What to do:
Your task is to copy the stretch of lines in the records below that begins with the line containing "Пришло время России освободить всех" and ends with the line containing "θεωρείς σωστό, ΜΟΙΡΆΣΟΥ ΤΟ ΤΩΡΑ με ανθρώπους", exactly as written, with nothing added.

Data supplied below:

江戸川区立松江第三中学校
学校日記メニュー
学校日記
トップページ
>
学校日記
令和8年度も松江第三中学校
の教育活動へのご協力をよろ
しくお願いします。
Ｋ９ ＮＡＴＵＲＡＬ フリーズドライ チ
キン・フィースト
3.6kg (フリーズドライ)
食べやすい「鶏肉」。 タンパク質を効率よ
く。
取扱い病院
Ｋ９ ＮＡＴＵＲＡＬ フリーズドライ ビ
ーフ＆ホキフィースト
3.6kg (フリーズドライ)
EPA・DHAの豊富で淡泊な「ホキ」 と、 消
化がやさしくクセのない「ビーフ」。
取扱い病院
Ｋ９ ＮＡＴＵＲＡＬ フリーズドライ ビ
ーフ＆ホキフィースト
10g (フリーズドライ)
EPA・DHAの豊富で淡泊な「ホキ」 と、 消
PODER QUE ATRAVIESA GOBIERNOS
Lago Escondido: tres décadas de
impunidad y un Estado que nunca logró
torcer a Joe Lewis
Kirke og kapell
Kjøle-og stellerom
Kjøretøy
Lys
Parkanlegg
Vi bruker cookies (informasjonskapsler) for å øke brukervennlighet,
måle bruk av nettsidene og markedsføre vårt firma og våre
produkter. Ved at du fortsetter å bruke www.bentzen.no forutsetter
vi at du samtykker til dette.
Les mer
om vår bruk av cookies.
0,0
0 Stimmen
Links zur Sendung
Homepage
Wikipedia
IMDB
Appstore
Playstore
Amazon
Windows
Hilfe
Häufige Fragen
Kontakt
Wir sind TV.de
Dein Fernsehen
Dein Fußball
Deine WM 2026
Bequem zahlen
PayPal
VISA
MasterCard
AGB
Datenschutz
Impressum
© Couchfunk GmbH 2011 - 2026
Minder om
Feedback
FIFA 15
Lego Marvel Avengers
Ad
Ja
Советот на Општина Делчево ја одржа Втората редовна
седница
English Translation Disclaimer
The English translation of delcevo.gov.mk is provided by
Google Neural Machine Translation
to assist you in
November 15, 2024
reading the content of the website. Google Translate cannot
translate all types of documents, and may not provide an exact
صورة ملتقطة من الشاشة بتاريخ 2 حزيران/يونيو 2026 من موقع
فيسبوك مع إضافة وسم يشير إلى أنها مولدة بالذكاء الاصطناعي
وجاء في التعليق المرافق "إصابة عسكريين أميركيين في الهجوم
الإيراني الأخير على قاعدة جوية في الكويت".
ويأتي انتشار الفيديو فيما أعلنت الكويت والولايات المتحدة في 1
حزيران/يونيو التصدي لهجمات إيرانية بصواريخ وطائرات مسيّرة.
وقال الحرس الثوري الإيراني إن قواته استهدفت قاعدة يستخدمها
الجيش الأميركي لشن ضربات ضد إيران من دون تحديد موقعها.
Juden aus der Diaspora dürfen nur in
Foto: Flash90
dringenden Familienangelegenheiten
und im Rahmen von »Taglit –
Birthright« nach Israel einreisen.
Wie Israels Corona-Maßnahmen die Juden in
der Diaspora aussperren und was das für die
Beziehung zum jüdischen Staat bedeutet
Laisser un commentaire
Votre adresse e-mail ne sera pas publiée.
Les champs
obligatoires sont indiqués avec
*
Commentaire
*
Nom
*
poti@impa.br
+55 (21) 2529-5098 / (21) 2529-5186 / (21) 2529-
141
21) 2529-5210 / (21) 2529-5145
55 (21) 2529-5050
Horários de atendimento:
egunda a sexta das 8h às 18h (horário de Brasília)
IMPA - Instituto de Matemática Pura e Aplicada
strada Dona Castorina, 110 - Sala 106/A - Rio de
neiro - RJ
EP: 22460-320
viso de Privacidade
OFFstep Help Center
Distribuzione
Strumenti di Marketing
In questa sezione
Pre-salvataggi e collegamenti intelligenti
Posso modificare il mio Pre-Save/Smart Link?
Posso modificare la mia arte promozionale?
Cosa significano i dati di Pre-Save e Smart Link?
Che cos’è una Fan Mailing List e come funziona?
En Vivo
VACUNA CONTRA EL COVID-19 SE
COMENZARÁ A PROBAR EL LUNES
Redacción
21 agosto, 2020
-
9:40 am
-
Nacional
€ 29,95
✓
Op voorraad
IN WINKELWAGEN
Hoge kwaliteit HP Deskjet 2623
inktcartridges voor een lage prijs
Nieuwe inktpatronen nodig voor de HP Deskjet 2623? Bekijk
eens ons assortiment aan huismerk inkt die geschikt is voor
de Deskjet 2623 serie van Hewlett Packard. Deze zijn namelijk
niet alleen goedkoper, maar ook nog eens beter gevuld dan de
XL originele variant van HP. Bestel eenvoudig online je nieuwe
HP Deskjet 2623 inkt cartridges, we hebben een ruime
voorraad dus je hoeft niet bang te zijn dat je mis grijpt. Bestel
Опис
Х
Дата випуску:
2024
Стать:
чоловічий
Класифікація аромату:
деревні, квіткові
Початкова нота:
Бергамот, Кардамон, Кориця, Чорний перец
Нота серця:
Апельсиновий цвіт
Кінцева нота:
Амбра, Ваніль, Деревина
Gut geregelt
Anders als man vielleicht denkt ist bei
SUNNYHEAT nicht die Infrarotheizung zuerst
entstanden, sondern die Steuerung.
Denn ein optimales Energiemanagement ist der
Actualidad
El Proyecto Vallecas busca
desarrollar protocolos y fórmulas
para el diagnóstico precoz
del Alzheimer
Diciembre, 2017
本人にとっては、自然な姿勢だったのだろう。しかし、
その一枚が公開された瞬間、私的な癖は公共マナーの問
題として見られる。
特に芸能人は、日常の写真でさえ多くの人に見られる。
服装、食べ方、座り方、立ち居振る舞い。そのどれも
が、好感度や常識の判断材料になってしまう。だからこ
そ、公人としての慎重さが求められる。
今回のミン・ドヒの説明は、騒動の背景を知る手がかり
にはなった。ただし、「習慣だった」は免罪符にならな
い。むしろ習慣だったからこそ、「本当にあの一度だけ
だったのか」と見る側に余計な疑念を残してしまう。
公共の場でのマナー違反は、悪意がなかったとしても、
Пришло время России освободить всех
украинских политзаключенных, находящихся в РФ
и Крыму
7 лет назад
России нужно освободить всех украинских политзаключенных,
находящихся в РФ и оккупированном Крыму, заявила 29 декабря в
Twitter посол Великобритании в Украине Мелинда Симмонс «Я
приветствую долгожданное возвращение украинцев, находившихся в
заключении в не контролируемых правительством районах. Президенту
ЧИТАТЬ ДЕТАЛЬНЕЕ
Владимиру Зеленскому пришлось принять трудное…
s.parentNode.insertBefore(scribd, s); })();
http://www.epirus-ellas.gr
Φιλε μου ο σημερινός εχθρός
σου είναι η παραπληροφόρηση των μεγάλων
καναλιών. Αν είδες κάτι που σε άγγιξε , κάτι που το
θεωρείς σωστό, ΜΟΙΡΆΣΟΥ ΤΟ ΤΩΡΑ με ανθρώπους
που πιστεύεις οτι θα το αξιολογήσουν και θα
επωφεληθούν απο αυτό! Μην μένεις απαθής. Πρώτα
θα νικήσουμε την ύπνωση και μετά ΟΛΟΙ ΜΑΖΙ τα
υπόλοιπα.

End of Data supplied.

Result for this task:
Пришло время России освободить всех
украинских политзаключенных, находящихся в РФ
и Крыму
7 лет назад
России нужно освободить всех украинских политзаключенных,
находящихся в РФ и оккупированном Крыму, заявила 29 декабря в
Twitter посол Великобритании в Украине Мелинда Симмонс «Я
приветствую долгожданное возвращение украинцев, находившихся в
заключении в не контролируемых правительством районах. Президенту
ЧИТАТЬ ДЕТАЛЬНЕЕ
Владимиру Зеленскому пришлось принять трудное…
s.parentNode.insertBefore(scribd, s); })();
http://www.epirus-ellas.gr
Φιλε μου ο σημερινός εχθρός
σου είναι η παραπληροφόρηση των μεγάλων
καναλιών. Αν είδες κάτι που σε άγγιξε , κάτι που το
θεωρείς σωστό, ΜΟΙΡΆΣΟΥ ΤΟ ΤΩΡΑ με ανθρώπους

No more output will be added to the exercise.